Pourquoi ? Qu’est-ce que j’attends de lui ? Qu’est-ce que j’attends de moi ? Je me réponds que je vois bien que tout le monde est à sa place — que je ne cherche jamais qu’à m’insérer quelque part, à me trouver un interstice entre l’un ou l’autre ou même à l’intérieur de quelqu’un. Toujours ? peut-être pas toujours — toujours seulement pour qui je suis aujourd’hui. Toujours pour aujourd’hui. Il faudrait trouver un nom pour celui-ci que je suis, qui n’est pas l’un d’eux que j’ai été mais pas un autre non plus. Toujourd’hui, le seuil du jour, la porte de tout jour. Les mots jaillissent comme des poissons hors de la nuit.

Je marche. Je sens que je suis monsieur Temps à la trace — je crois avoir fait un lapsus.
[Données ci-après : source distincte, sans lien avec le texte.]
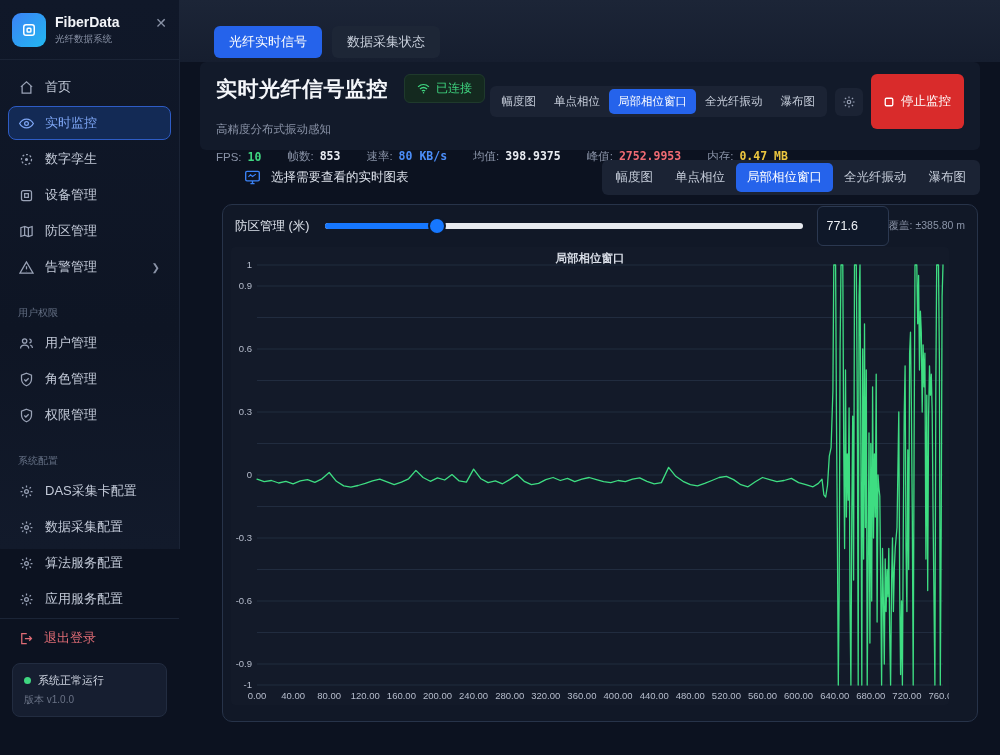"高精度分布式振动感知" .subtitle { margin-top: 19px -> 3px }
Mais non. C’est seulement la musique qui avance dans laquelle je viens d’entrer sur la trace de monsieur Nuit, ou plutôt de nos regards convergeant sur le pont de la rivière, et nous prenons le large, ne cherchant plus d’interstice. Andante, qui va par les rues mouvantes, au sein d’un ensemble.
Comme je l’attendais lorsque je jouais seul sur mon piano.
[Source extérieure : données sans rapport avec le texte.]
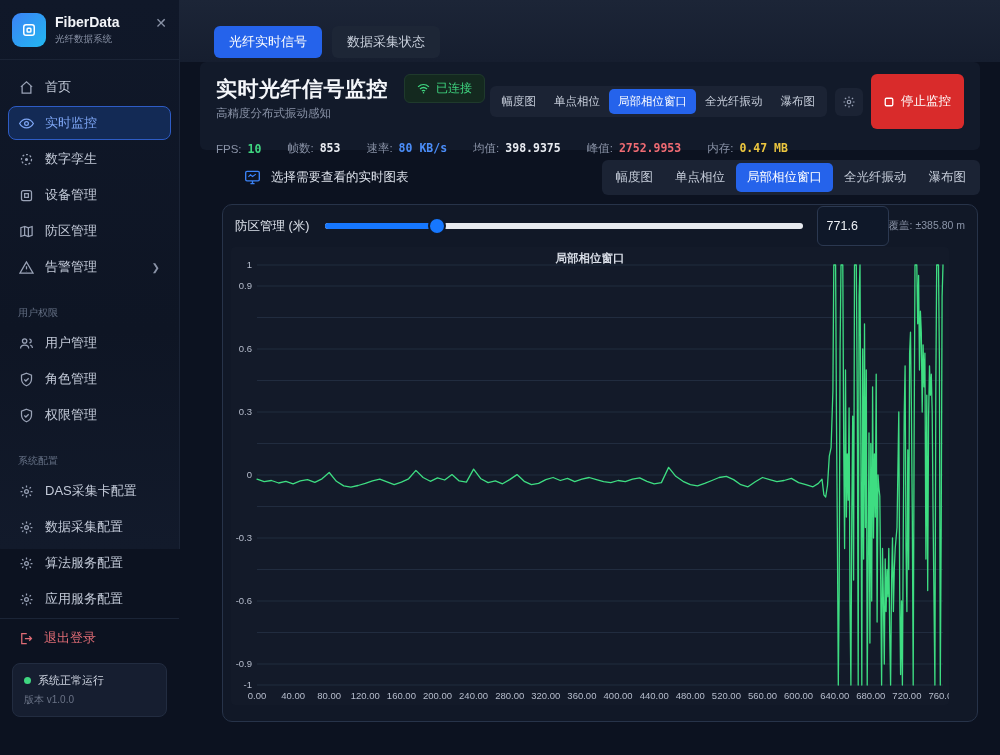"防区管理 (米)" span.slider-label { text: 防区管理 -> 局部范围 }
Wifredo Lam, Annonciation, gravure, 1982

Je croise un homme sur le pont, pas très grand, pas très âgé, pas très pressé, pas très bien vêtu et dont le regard est immensément ouvert, et paisible.
Bon sang, mais c’est monsieur Nuit, me dis-je après quelques secondes de flottement entre l’attrait et la réserve.
Il est passé. Il m’a vu lui aussi. Nos regards se sont tutoyés. Mais c’est un bouleversement pour moi : monsieur Nuit est un autre !
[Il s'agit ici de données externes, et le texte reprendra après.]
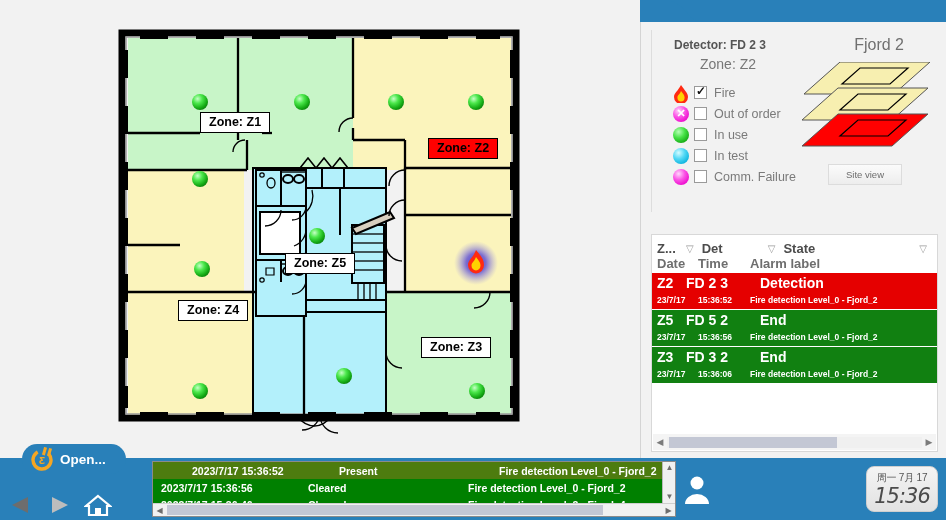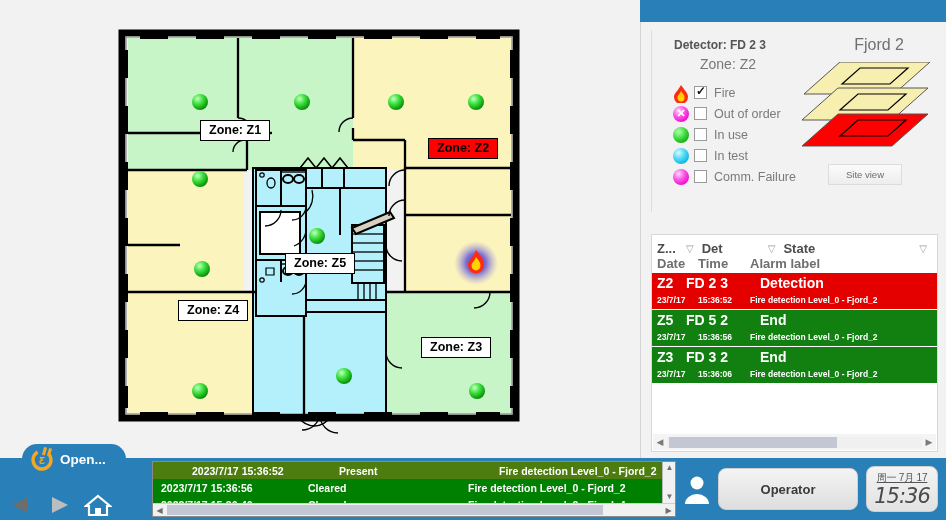"Zone: Z1" div.zone-label { top: 120px -> 112px }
André Derain, Portrait de Vlaminck

Je me demande où est le cheval-piano à présent. Je ne crois pas vraiment qu’il se soit envolé, comme Pégase. Il a fait mine de le faire, il est élégant. Je pense qu’il s’est posé dans le premier champ venu. Il a brouté les pâquerettes. Il s’est reconverti : il a regardé la beauté du pré, goûté la saveur des herbes. Il est devenu peintre, choisissant, fouillant, malaxant les couleurs, recomposant la prairie à son idée.
Hors de l’écurie, hors de la maison où le marchand de musique me l’avait livré, domestiqué déjà avec toute une génération de ses frères et sœurs émancipée du long servage de leurs parents et promue dans le divertissement ou les arts.
Mais il m’a prêté ses oreilles et ses jambes, et moi mes doigts. Nous avons sauté la barrière de l’espèce.
Espèce — un mot qui ne rendait aucun son, ni aucun sens — écoute ça me dit monsieur Nuit, un mot qui a traîné dans toutes les poches… bon voyage, ne te perds pas !
Mais je retourne à mon cheval dans le pré, ou du moins je le suis à la trace.

Ce matin, alors qu’elle ne me dit rien — miroir sans tain, éclat fondant sous le regard — qu’aucun mot de ma part ne pourrait la déranger de son aphasie, j’ai droit à un commentaire de monsieur Nuit.

Elle te dévoile son secret, tu vois.

Au même moment, c’est l’emphase du soulagement, pour moi. Comme vont les ondes sur l’eau s’élargissant calmement à n’en plus finir. Aucun mot ne l’atteindra jamais. C’est le journal de la rivière agréé tout entier, récompensé du prix d’accomplissement, comme la Grande porte de Kiev de Moussorgski, les ors sur la lagune. Je deviens le peintre officiel, le diariste de Sa Majesté. Je passe le pont léger comme une biche. Tous mes mots glisseront sur elle maintenant.

Continueront à glisser, tu peux dire, ajoute monsieur Nuit, grommelant derrière mon épaule.
Il ne te reste plus qu’à choisir.

Et je comprends que monsieur Nuit me remet dans ma condition d’humain, celui qui doit choisir. Quand la rivière, elle, poursuivra dans sa majestueuse inertie.